Ce qui s’appelle prendre garde à la peinture (suite)

Rien de plus pratique que cette camionnette agencée par des gens qui n’avaient pas des fanes de betteraves dans le bocal. Extérieurement, c’est une bagnole classique, avec deux portes à l’arrière et une cabine à l’avant. Sur les parois, en lettres blanches, on a écrit « Électricité de France ». Mais les points des « i » sont des judas minuscules permettant de bigler le panorama de l’intérieur.

Dedans, c’est soi-soi. Banquettes de cuir, poste émetteur de radio, plaques de blindage, caissons à armes. Bref, on est parés. On l’est d’autant mieux que le moteur de la brouette n’est pas celui d’origine et que cette caravelle vous cogne le 180 chrono aussi facilement que Béru se cogne un litre de 12 degrés cachet vert.

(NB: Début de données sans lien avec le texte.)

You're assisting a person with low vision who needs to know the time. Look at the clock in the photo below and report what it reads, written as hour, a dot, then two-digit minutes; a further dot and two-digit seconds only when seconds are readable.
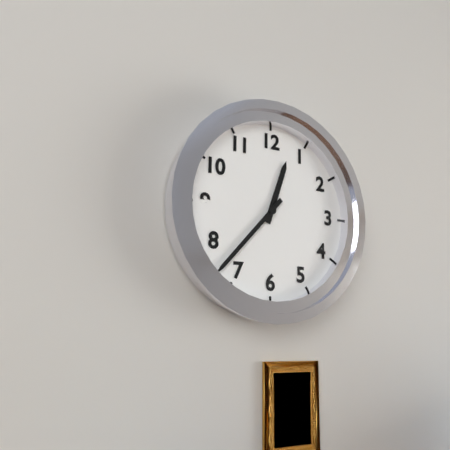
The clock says 12.37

Carburo et Badin, fringués en employés de l’E.D.F., occupent la cabine. Pinaud, le Gros et moi-même nous nous prélassons sur les banquettes de moleskine. Le balancement du véhicule endort le boa Béru. Pinaud rêvasse, l’œil plus glauque qu’une marenne dans un bénitier. Il a tété un embryon de mégot pendant trente bornes, et le voici qui fume sa moustache après y avoir mis le feu à l’aide de la lampe à souder lui servant de briquet.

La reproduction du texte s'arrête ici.